The impact hits on Wednesday, Jan. 13, at 7 p.m., when, weather permitting, crews will start delineating new, narrower lanes on the freeway to accommodate a construction zone.

trafficThe first full freeway closure is set to occur after midnight, in the early morning hours of Jan. 14, with all lanes scheduled to reopen by 6 a.m. [Updated 1/13/10: The start of work on the 405 is being delayed for a second night because of rain. Learn more here.] Updates also are being posted on Twitter. In addition, Metro has expanded its community relations staff on the project and has established a hotline for public inquiries, (213) 922-3665.
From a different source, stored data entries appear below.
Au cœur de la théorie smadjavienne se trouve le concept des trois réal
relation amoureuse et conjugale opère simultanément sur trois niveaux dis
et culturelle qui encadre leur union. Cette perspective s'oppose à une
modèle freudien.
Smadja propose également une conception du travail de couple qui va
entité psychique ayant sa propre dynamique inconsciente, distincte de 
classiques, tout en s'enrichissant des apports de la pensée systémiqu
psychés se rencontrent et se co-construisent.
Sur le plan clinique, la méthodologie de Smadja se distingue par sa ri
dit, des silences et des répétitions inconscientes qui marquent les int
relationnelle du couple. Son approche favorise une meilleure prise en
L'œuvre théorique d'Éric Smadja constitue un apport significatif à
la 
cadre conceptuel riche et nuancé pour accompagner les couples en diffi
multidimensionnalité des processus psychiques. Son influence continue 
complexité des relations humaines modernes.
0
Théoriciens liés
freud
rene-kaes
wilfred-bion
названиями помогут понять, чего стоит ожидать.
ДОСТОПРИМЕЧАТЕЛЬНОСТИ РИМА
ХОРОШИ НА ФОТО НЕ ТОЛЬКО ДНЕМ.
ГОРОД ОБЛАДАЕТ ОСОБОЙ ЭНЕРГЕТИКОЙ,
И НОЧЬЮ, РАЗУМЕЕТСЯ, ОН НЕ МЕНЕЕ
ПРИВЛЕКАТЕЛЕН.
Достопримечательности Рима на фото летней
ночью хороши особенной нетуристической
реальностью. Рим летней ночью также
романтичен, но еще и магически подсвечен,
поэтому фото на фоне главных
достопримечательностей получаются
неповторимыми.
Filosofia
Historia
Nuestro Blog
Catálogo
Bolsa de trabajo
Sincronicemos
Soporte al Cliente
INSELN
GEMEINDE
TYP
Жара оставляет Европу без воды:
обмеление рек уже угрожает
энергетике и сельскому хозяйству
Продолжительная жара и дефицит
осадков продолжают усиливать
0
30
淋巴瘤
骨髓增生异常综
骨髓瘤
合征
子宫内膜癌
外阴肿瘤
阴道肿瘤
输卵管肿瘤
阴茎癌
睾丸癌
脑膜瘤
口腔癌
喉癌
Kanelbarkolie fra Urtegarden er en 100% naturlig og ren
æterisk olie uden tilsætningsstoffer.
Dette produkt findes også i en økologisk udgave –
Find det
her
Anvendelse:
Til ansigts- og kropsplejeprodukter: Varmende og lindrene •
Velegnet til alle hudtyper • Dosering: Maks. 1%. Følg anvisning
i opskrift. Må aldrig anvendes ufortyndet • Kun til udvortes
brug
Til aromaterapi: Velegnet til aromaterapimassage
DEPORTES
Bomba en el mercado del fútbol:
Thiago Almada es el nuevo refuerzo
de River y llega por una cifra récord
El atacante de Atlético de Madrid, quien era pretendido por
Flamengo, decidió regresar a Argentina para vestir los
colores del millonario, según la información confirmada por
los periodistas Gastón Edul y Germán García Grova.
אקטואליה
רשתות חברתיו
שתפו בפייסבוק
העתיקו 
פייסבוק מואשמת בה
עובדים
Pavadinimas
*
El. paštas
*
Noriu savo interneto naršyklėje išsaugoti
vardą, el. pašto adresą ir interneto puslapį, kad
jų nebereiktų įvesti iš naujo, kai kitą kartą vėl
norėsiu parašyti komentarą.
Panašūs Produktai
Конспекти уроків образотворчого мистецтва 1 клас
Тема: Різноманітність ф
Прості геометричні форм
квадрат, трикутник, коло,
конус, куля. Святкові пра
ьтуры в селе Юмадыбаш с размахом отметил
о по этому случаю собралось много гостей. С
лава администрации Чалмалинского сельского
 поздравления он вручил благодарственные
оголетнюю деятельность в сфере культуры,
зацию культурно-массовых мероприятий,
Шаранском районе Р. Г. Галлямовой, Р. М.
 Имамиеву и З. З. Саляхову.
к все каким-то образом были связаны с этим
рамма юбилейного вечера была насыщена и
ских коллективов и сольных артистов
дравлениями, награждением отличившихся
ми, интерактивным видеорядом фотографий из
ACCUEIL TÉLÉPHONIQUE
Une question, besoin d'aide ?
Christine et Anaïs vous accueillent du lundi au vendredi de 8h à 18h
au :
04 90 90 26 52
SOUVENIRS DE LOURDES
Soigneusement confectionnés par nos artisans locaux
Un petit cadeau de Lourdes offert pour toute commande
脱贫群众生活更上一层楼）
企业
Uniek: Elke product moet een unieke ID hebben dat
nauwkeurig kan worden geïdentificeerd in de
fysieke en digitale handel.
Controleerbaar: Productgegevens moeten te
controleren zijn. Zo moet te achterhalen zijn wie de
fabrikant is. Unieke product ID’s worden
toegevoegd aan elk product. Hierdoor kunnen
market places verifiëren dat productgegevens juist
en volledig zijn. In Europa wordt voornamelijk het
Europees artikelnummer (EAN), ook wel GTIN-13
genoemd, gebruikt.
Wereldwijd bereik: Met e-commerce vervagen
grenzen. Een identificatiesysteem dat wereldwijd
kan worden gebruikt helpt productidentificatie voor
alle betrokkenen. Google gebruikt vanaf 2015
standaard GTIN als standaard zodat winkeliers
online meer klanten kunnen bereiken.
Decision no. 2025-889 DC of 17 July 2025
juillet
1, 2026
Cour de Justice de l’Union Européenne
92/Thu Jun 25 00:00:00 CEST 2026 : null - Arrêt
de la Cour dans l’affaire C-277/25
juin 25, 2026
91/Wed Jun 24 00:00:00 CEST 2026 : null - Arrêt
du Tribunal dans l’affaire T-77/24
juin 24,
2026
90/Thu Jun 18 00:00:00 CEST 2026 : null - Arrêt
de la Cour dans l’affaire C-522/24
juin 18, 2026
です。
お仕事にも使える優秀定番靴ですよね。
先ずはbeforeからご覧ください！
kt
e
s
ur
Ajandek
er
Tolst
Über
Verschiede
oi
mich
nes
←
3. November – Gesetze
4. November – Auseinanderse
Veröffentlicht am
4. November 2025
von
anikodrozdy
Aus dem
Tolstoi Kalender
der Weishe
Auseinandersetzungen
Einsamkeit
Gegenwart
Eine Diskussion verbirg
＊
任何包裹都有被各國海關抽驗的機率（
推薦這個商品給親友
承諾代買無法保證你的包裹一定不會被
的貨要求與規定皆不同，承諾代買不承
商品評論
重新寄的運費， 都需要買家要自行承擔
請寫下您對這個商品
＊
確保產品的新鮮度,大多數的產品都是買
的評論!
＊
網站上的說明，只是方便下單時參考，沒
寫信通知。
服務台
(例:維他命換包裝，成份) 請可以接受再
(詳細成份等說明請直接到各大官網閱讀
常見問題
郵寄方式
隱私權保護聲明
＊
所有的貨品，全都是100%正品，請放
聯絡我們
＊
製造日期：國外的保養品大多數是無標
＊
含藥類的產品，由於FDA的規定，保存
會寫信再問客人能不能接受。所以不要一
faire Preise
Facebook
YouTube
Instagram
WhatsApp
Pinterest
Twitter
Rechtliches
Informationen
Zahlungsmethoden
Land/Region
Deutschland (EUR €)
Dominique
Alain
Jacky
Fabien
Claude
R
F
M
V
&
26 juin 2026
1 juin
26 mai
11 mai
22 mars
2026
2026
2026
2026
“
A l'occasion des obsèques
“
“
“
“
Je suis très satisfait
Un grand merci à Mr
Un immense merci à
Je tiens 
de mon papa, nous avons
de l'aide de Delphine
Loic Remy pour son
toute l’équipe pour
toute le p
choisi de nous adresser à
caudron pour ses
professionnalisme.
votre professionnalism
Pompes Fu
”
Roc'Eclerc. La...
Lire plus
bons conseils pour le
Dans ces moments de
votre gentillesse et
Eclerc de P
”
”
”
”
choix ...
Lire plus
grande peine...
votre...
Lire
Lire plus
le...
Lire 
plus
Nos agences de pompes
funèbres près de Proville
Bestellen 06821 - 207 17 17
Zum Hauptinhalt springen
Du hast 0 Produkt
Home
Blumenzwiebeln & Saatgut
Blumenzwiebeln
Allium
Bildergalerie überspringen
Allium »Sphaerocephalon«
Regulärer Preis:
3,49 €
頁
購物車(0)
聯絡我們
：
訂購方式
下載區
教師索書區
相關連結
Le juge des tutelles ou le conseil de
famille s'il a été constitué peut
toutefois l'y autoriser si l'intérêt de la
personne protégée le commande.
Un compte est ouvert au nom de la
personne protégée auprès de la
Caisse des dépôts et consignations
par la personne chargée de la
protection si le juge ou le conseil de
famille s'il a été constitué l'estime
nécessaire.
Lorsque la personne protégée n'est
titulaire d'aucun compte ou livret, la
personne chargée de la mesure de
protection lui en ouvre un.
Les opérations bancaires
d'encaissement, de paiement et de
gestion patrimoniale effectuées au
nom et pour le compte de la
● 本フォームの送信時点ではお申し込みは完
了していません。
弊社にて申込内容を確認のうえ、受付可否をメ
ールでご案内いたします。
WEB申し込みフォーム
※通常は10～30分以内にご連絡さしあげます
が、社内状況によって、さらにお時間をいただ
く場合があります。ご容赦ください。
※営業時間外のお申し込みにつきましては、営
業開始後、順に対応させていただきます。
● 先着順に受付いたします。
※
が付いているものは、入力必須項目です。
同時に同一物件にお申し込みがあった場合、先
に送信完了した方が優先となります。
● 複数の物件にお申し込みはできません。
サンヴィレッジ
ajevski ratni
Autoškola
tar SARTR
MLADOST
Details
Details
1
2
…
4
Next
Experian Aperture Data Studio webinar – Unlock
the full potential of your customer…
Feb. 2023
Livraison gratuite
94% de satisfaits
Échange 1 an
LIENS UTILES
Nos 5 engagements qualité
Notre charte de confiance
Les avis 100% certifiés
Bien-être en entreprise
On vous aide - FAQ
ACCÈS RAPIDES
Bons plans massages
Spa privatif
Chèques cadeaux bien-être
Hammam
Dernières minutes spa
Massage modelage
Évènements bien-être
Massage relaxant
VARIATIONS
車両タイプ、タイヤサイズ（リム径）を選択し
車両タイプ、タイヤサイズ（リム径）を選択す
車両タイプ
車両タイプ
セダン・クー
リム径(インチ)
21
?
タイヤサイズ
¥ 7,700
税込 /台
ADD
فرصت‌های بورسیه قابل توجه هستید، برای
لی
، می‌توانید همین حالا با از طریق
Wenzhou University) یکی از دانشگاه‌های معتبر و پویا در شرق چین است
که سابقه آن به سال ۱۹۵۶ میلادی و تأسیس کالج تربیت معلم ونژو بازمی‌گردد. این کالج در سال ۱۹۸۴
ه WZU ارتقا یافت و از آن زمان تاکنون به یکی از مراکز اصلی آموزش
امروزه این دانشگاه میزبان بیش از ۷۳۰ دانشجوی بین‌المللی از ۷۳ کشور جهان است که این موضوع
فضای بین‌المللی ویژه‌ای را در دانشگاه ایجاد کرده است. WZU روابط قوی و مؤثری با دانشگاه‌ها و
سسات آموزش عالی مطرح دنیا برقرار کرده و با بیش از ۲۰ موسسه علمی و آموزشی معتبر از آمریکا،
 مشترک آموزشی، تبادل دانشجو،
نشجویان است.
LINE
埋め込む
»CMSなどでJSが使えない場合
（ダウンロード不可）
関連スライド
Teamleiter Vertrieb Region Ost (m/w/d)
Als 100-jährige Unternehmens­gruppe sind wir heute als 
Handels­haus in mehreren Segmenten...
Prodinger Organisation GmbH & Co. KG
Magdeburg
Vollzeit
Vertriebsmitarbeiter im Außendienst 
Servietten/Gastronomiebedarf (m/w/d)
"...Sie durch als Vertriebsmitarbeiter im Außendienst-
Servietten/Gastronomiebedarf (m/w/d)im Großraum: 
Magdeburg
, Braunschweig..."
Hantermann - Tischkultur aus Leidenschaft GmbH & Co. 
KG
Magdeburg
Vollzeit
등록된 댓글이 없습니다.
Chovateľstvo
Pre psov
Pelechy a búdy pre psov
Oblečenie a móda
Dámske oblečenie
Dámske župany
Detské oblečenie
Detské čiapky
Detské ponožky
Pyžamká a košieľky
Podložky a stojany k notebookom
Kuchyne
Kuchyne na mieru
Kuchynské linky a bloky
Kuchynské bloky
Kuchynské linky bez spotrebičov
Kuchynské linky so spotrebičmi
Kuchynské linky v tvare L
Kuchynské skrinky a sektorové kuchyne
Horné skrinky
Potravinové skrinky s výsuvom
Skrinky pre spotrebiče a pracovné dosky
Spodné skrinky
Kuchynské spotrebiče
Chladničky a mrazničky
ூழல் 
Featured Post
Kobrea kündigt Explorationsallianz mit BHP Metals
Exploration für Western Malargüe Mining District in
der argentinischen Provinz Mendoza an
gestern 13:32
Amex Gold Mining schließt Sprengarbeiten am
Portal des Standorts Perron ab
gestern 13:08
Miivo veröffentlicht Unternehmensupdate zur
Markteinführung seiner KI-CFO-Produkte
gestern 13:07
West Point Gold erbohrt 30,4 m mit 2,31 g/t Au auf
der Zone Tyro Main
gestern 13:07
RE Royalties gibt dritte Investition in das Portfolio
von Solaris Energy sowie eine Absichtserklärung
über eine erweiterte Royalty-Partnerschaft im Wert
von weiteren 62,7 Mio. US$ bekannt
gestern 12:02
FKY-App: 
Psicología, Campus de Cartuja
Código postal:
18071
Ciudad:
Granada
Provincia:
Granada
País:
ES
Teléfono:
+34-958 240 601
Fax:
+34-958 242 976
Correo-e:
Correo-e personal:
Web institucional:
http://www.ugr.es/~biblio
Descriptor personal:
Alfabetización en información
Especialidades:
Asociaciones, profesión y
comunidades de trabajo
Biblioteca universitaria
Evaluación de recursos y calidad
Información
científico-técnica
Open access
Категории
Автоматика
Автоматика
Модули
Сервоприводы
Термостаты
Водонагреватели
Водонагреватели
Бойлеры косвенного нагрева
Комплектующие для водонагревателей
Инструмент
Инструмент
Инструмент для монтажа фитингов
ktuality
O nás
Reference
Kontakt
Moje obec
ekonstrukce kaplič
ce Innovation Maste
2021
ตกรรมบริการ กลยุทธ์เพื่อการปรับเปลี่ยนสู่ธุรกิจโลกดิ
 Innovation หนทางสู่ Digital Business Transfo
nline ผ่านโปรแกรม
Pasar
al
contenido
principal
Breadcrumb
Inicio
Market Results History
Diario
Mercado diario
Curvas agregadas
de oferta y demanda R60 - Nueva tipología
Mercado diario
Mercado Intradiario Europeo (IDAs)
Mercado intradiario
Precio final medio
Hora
In dealing with the community, Barbour says, the important thing is to stick to the facts in the project plan. “All the people on the Westside understand what’s going on,” he says. “You need to be very straightforward.”

At monthly meetings with the Community Advisory Committee, Barbour says he tackles “every issue under the sun,” including such questions as: “Are you closing my off ramp? Are you affecting me? Can emergency equipment get through?” (For that last question, he brought in police and fire representatives to explain how they will respond.)

There are also meetings for the community as a whole, such as an open house planned for Jan. 20 at the Westwood Recreation Center.

The project, a partnership of the Los Angeles Metropolitan Transportation Authority (Metro) and the California Department of Transportation (Caltrans), is expected to cost $1.034 billion, with $189.9 million coming from the American Recovery & Reinvestment Act of 2009. The rest will flow from state and other federal sources.

Barbour’s job, which pays $200,000 annually, involves coordinating the work of all agencies with a role in the project—including Caltrans, the city Department of Transportation and L.A. County.

“It’s really trying to knock down the barriers for the contractor (Kiewit Pacific Co.),” says Barbour, whose official title is Executive Officer, Highway Project Management. “One of our main concerns is keeping the project on schedule.”

He’s a true believer in the importance of completing the northbound carpool lane through the Sepulveda Pass and creating an unbroken high-occupancy vehicle route from the Orange County line north to the San Fernando Valley.

“The HOV lane is a really big impact,” he says. “Three hundred thousand people come through there daily.”

Metro estimates that daily carpool commuters could save about 10 minutes a day—50 minutes a week—when the project is completed in 2013. “It’s not a lot for an individual,” Barbour says, “but for 300,000 people—that’s a significant amount of money and time.”

Carpool lanes aren’t just a job for Barbour; they’re a passion.

He says he often grabs a colleague to travel with him so he can take advantage of the carpool lanes on the 105 or 405 as he shuttles between his main office at the Howard Hughes Center near the airport, the job site in Brentwood and Metro’s downtown Los Angeles offices. And when he’s in the carpool lane, “I can just blow by everybody on the 105.” (Get it? He likes carpool lanes.)
Before joining Metro, Barbour, who grew up in Southern California, worked for 8 years as a consultant in the private sector. Earlier, he put in 18 years at Caltrans, including a stint as acting deputy director for design for District 7, which includes Los Angeles and Ventura counties.

If you’ve ever been on the 110/Adams Boulevard HOV lane near downtown Los Angeles, or the Carquinez suspension bridge in Northern California, you know his work.

Before Barbour retired as a major in the Air Force Reserve, he was deployed twice to Iraq—in 2003 and again in 2007. “I wouldn’t trade it for anything,” he says.

Barbour still has a home in Northern California, where he spent much of his career with Caltrans and where his wife works as an attorney. He says he’s looking to buy a place in L.A. soon.

Meanwhile, he’s got lots of 10- and 12-hour days to keep the gears moving on the 405 project. “Everybody wants to get a greener planet,” he says. “But what we’re stuck with is a society where everybody commutes. If you have it, you’ve gotta fix it.”